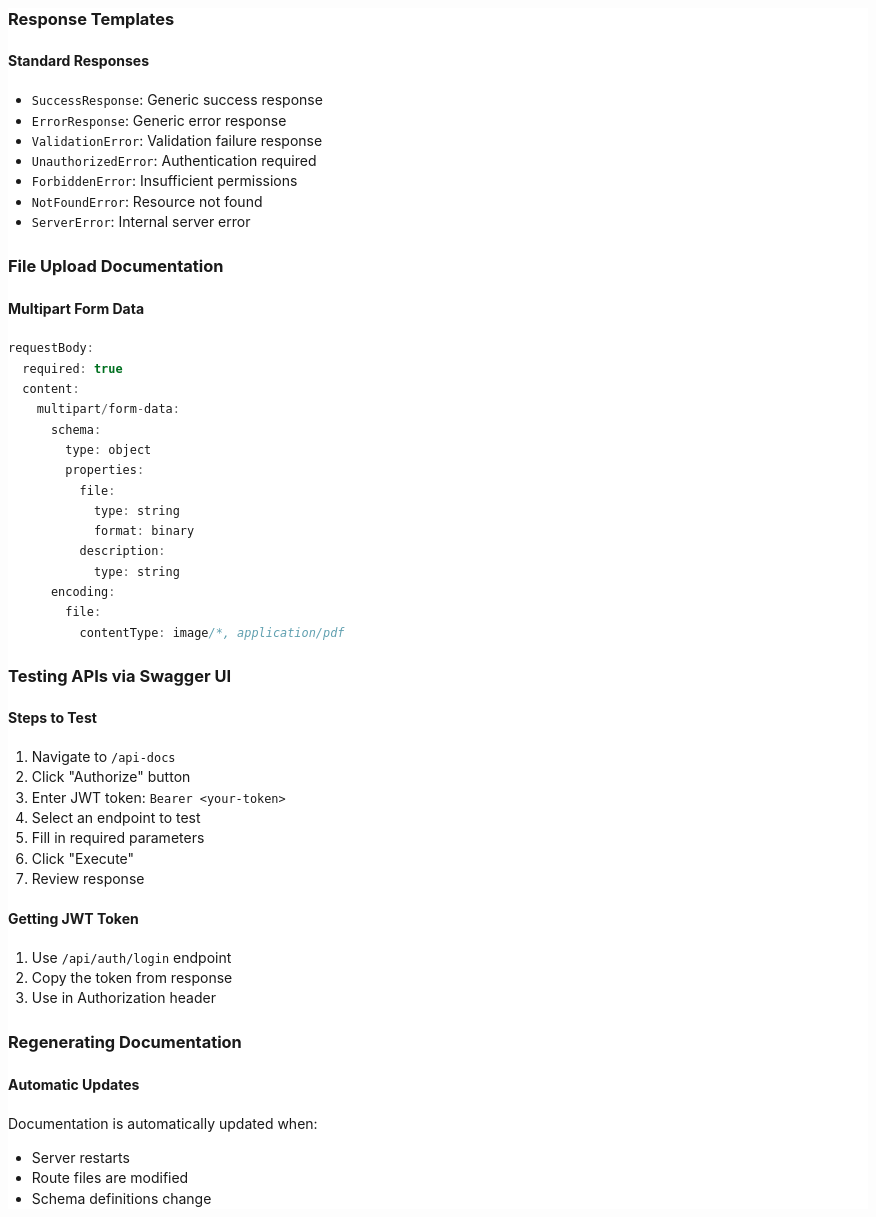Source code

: ### Response Templates

#### Standard Responses
- `SuccessResponse`: Generic success response
- `ErrorResponse`: Generic error response
- `ValidationError`: Validation failure response
- `UnauthorizedError`: Authentication required
- `ForbiddenError`: Insufficient permissions
- `NotFoundError`: Resource not found
- `ServerError`: Internal server error

### File Upload Documentation

#### Multipart Form Data
```javascript
requestBody:
  required: true
  content:
    multipart/form-data:
      schema:
        type: object
        properties:
          file:
            type: string
            format: binary
          description:
            type: string
      encoding:
        file:
          contentType: image/*, application/pdf
```

### Testing APIs via Swagger UI

#### Steps to Test
1. Navigate to `/api-docs`
2. Click "Authorize" button
3. Enter JWT token: `Bearer <your-token>`
4. Select an endpoint to test
5. Fill in required parameters
6. Click "Execute"
7. Review response

#### Getting JWT Token
1. Use `/api/auth/login` endpoint
2. Copy the token from response
3. Use in Authorization header

### Regenerating Documentation

#### Automatic Updates
Documentation is automatically updated when:
- Server restarts
- Route files are modified
- Schema definitions change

········

Your response must consist of the lines from the beginning of the data through the line containing "#### Getting JWT Token", transcribed exactly, with no pictures.

Source code

: ### Response Templates

#### Standard Responses
- `SuccessResponse`: Generic success response
- `ErrorResponse`: Generic error response
- `ValidationError`: Validation failure response
- `UnauthorizedError`: Authentication required
- `ForbiddenError`: Insufficient permissions
- `NotFoundError`: Resource not found
- `ServerError`: Internal server error

### File Upload Documentation

#### Multipart Form Data
```javascript
requestBody:
  required: true
  content:
    multipart/form-data:
      schema:
        type: object
        properties:
          file:
            type: string
            format: binary
          description:
            type: string
      encoding:
        file:
          contentType: image/*, application/pdf
```

### Testing APIs via Swagger UI

#### Steps to Test
1. Navigate to `/api-docs`
2. Click "Authorize" button
3. Enter JWT token: `Bearer <your-token>`
4. Select an endpoint to test
5. Fill in required parameters
6. Click "Execute"
7. Review response

#### Getting JWT Token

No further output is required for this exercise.